YOUR ASSIGNMENT:
Lines from the beginning of the data through the line containing "- **Patch Generation**: <10%" are to be copied exactly, with no other line included.

++++ INPUT DATA

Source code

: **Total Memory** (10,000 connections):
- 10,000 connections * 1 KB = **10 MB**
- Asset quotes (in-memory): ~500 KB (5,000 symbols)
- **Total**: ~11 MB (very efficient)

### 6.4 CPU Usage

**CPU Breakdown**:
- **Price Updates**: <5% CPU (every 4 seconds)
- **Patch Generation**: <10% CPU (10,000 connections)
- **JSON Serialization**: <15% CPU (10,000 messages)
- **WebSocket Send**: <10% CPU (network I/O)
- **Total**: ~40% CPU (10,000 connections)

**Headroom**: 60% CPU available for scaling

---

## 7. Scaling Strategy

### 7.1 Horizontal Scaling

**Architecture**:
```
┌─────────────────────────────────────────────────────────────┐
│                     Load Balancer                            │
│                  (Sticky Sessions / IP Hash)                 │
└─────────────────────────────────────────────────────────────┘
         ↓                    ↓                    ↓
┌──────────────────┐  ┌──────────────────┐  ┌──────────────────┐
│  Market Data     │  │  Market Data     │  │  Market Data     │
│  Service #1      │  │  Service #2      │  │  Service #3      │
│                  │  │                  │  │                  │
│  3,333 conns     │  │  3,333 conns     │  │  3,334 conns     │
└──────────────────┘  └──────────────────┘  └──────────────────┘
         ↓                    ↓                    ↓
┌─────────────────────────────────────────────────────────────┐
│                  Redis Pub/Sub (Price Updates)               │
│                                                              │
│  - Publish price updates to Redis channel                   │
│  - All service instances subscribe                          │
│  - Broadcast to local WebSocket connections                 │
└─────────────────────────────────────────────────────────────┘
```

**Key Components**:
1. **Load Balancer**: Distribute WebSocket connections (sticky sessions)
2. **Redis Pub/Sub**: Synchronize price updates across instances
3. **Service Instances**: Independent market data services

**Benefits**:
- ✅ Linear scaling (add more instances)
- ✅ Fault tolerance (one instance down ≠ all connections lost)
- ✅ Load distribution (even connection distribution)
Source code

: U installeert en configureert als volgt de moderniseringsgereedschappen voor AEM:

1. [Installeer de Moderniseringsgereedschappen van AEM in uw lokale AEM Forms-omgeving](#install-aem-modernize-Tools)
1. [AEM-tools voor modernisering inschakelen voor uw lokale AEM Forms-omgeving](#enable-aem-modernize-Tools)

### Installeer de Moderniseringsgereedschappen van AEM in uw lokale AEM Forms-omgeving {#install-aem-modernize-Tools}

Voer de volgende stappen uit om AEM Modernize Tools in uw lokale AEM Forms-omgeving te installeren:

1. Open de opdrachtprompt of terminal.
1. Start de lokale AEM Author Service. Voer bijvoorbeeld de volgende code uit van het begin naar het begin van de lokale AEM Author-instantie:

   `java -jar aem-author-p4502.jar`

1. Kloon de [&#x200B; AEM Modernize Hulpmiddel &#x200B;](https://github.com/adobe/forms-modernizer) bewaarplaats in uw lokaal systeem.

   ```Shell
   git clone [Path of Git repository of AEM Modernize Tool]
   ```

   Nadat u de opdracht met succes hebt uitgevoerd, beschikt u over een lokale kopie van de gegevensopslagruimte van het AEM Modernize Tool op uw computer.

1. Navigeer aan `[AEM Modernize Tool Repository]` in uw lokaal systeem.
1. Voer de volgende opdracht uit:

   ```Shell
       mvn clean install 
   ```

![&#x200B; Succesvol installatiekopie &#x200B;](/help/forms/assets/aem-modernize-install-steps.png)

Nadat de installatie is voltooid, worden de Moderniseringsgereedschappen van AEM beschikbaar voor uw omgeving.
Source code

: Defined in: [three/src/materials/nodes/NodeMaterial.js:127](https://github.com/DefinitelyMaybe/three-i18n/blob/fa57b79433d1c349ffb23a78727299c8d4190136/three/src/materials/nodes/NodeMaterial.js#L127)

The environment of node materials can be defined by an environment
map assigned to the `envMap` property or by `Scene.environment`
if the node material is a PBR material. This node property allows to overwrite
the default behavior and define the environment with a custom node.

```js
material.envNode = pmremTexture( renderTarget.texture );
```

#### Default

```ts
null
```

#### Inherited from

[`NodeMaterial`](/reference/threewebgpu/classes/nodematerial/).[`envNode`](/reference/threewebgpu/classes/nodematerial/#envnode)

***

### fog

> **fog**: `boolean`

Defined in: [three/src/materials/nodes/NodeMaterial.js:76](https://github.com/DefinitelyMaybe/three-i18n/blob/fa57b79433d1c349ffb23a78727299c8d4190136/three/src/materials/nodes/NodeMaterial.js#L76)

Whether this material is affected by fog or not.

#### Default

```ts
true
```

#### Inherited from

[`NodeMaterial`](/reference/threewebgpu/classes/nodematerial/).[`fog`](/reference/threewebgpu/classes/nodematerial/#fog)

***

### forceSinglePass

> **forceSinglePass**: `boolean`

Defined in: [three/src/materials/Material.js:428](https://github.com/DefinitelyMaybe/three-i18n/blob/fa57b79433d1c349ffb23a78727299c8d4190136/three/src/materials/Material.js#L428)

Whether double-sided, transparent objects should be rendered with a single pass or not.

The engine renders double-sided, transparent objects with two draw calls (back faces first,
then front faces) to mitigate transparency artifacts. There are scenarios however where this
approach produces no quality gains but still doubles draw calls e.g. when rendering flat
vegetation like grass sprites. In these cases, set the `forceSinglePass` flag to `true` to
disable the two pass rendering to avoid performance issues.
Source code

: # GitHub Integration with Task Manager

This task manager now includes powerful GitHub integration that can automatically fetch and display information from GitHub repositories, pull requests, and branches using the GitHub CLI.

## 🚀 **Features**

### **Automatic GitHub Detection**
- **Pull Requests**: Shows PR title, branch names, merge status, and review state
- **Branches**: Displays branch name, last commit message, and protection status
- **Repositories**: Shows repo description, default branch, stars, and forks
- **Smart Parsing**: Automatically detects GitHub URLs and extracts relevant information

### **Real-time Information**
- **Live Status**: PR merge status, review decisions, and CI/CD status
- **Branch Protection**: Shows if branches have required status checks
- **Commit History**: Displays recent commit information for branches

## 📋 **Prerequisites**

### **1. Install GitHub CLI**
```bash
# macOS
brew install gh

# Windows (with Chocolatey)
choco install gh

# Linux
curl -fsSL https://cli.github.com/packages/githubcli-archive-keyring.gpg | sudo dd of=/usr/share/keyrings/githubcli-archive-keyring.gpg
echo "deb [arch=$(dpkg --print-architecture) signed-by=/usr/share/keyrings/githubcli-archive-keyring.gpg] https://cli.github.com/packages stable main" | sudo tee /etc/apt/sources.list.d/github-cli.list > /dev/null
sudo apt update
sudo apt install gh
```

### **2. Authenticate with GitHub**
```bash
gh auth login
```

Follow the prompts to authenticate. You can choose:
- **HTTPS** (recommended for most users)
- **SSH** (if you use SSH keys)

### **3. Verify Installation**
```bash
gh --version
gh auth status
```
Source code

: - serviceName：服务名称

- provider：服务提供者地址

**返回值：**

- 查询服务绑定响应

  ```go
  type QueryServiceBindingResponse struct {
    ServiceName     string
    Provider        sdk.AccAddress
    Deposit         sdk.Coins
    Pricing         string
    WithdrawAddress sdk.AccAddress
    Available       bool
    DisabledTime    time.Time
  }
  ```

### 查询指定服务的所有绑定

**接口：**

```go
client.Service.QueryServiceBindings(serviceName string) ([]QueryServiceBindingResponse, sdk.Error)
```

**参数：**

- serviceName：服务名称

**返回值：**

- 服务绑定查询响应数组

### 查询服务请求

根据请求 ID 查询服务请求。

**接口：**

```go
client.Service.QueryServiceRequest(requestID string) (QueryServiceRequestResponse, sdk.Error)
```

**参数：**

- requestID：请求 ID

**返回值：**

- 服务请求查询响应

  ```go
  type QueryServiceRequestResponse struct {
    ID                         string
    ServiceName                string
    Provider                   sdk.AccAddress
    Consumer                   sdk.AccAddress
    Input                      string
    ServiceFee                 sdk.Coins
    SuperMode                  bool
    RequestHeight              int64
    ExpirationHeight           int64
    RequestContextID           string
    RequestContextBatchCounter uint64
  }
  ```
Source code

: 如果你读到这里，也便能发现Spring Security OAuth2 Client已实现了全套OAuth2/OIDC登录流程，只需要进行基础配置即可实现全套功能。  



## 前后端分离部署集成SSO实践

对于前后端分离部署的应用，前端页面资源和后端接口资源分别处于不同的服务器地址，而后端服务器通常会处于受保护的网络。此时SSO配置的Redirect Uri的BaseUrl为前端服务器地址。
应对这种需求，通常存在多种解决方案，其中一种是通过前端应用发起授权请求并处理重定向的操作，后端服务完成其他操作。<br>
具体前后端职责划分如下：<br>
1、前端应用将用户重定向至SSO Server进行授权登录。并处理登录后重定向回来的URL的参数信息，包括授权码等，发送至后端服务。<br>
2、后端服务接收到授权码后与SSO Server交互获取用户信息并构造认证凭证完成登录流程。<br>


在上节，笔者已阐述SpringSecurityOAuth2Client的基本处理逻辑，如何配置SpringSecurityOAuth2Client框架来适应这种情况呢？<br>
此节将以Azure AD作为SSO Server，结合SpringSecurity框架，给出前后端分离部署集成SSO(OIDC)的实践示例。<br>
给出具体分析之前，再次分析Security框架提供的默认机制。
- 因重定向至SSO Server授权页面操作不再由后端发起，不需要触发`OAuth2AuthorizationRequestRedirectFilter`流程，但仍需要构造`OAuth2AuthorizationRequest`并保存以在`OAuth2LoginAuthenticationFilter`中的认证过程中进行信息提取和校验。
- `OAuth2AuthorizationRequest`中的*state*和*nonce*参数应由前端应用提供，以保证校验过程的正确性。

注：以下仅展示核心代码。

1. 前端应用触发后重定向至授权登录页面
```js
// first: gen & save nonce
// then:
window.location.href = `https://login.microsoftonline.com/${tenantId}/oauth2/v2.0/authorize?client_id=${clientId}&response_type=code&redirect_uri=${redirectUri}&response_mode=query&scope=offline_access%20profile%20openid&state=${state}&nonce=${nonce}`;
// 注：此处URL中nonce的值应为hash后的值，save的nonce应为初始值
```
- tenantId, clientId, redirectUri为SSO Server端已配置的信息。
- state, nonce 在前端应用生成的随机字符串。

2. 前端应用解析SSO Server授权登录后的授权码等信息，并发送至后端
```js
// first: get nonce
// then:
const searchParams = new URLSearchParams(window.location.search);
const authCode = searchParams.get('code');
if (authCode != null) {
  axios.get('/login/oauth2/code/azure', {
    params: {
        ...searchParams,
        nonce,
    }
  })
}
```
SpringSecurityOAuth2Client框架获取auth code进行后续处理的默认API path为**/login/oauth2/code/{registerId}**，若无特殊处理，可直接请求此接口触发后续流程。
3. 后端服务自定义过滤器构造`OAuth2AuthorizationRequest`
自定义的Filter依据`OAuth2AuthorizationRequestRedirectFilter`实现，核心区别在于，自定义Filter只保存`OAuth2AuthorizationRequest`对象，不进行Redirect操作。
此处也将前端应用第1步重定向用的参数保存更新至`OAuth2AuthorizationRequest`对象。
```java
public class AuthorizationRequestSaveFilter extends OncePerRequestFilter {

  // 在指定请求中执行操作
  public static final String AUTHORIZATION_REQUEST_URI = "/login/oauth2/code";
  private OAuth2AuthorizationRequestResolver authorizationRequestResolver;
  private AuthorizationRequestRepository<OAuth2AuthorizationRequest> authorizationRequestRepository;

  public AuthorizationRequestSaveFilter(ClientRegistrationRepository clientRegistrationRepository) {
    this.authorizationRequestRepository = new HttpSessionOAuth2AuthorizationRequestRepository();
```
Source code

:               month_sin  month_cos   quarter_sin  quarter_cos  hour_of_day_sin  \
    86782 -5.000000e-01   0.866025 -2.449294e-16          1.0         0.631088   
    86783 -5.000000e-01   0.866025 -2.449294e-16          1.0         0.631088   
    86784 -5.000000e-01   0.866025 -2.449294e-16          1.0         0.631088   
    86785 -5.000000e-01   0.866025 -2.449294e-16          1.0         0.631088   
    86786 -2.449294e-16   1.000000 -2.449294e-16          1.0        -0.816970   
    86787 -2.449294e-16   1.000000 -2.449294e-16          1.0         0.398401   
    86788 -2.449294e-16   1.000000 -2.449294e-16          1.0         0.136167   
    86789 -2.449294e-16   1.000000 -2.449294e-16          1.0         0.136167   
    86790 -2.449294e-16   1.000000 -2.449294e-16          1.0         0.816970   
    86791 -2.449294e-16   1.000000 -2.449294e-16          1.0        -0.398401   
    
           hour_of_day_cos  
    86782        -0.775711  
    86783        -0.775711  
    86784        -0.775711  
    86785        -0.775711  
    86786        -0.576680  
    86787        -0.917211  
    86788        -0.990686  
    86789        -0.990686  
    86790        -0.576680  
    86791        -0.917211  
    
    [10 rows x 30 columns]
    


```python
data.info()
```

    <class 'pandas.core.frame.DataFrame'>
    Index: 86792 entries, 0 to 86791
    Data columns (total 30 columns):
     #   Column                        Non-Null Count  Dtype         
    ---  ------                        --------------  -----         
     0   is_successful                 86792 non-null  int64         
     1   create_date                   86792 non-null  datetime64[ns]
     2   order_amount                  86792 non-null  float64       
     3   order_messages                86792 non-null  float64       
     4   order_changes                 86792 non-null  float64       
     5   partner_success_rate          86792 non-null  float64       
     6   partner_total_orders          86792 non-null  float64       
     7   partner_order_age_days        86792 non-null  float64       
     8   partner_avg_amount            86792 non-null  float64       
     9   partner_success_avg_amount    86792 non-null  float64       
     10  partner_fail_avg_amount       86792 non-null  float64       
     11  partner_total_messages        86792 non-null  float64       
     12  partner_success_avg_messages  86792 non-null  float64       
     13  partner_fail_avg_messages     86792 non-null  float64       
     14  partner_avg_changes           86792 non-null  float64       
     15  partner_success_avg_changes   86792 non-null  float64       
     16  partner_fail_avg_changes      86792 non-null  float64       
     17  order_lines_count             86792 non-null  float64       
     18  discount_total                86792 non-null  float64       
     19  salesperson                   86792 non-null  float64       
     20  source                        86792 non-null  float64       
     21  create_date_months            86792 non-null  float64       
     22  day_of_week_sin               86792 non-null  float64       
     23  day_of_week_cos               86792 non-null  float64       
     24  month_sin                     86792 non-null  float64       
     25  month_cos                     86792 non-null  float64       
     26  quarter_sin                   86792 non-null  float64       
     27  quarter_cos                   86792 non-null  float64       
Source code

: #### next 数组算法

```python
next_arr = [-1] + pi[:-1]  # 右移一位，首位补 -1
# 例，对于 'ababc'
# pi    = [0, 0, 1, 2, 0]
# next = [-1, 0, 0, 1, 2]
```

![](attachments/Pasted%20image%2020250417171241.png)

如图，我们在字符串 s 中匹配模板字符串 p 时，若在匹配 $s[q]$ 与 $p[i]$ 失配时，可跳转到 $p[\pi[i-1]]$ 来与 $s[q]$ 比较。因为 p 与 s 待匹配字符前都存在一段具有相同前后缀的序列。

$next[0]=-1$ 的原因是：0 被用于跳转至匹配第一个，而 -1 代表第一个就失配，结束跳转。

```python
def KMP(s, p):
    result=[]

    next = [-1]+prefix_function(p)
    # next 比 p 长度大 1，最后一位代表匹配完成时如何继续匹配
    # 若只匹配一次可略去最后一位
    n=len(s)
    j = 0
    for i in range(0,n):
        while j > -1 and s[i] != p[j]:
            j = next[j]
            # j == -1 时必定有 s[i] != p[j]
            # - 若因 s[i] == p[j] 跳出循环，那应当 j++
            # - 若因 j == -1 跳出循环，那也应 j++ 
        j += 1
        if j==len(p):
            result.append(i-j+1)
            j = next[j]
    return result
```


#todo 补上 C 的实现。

++++++++

OUTPUT OF THE TASK:
Source code

: **Total Memory** (10,000 connections):
- 10,000 connections * 1 KB = **10 MB**
- Asset quotes (in-memory): ~500 KB (5,000 symbols)
- **Total**: ~11 MB (very efficient)

### 6.4 CPU Usage

**CPU Breakdown**:
- **Price Updates**: <5% CPU (every 4 seconds)
- **Patch Generation**: <10% CPU (10,000 connections)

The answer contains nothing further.